Phentermine suppresses the appetite while patients are making lifestyle changes. It brings a little increase in metabolic rate, and importantly, quiets the brain. If you’re inside the head of someone with obesity, you wouldn’t believe how much they are constantly being yelled at to “eat, eat, eat!”
Another drug, diethylpropion, is closely related to amphetamines. But it’s not ‘speed,’ and it's not addictive.
And Saxenda, which was introduced as a diabetic drug, also quiets the link between the stomach and brain.
Myth 5: You need to lose significant weight if you want to improve your health.
Varney: Genetically, it might be very hard for someone to reach an ideal weight but the real goal is just improvement of health.
Studies show that just a 10% reduction of body weight is huge in decreasing your risk of heart attack or stroke.
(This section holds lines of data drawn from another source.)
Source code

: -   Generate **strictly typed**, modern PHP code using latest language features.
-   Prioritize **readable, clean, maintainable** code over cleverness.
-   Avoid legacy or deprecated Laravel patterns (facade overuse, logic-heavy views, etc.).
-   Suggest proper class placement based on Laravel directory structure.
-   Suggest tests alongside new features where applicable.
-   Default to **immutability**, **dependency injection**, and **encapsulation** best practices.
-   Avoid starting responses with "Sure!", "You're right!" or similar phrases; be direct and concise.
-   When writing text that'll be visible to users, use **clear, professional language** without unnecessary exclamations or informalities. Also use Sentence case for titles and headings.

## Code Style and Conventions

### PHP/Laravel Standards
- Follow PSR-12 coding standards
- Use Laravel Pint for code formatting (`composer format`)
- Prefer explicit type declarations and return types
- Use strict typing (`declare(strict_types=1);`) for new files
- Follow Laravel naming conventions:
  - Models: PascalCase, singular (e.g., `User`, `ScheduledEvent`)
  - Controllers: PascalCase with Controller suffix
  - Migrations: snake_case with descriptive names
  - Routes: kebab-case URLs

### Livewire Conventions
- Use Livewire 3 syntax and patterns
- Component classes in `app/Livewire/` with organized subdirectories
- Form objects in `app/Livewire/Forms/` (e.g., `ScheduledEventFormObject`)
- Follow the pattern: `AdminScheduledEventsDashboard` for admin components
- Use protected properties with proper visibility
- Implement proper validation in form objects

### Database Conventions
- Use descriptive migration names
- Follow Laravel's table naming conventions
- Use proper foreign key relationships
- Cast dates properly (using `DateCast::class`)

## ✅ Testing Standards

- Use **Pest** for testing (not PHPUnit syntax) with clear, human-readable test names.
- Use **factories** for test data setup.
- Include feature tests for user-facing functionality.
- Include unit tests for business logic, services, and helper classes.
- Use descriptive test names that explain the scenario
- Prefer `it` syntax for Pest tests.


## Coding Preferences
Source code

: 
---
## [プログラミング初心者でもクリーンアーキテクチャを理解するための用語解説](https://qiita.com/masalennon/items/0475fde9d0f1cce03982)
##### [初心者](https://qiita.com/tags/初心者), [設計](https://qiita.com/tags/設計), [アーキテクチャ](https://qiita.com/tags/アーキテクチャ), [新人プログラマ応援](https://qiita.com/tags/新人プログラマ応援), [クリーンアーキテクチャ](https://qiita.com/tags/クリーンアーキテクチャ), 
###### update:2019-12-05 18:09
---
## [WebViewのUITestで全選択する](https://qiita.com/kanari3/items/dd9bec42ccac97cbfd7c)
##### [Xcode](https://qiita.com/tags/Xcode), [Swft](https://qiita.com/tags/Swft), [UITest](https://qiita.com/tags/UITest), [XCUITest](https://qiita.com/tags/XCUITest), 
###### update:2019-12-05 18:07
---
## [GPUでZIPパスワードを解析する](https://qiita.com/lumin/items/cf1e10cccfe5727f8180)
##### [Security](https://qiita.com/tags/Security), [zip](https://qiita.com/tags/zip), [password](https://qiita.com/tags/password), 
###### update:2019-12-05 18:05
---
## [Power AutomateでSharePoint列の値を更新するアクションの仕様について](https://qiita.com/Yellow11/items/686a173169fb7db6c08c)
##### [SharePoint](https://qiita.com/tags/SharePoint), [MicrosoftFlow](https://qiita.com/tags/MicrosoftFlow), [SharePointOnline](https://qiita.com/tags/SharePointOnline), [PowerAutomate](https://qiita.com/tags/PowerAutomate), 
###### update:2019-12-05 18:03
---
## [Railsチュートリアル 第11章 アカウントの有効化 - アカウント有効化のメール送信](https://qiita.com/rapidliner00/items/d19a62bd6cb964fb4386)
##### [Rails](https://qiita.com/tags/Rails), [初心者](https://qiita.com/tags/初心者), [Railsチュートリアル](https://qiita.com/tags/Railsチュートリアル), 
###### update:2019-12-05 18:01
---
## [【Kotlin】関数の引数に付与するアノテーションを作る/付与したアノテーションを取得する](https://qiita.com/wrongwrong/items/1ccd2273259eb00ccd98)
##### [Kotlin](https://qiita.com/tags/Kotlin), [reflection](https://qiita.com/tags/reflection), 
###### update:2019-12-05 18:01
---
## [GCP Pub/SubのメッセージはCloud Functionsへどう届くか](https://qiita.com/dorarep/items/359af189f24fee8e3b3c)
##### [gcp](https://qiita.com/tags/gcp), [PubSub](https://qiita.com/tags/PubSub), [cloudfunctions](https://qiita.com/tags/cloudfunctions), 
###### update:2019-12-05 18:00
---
You get the best benefit from weight loss at the first 10%, so losing 18 pounds if you’re 180 is a big step.
Unable to Lose Weight?
Bariatric surgery at UVA may be an option for you.
Myth 6: Bariatric surgery is a simple solution to obesity.
Varney: Bariatric surgery is effective, but some need medication or other prescribed measures to take and keep the weight off. When someone loses an extreme amount of weight in a short time, they will develop a slow metabolism that persists for years.
For example, researchers found that six years after being on “The Biggest Loser” reality show, one man burned 800 fewer calories a day than a typical man of his size. His metabolism was nowhere near normal.
Myth 7: Conventional wisdom on weight hasn’t really changed.
Varney: Obesity science is changing rapidly. The diet and medication regimens that I was prescribing 5 years ago are completely different from what I’m prescribing now.
For a long time, it was low-fat, low-fat, low-fat. Now we have 73 good peer-reviewed studies that show a low-carb diet is best for weight loss.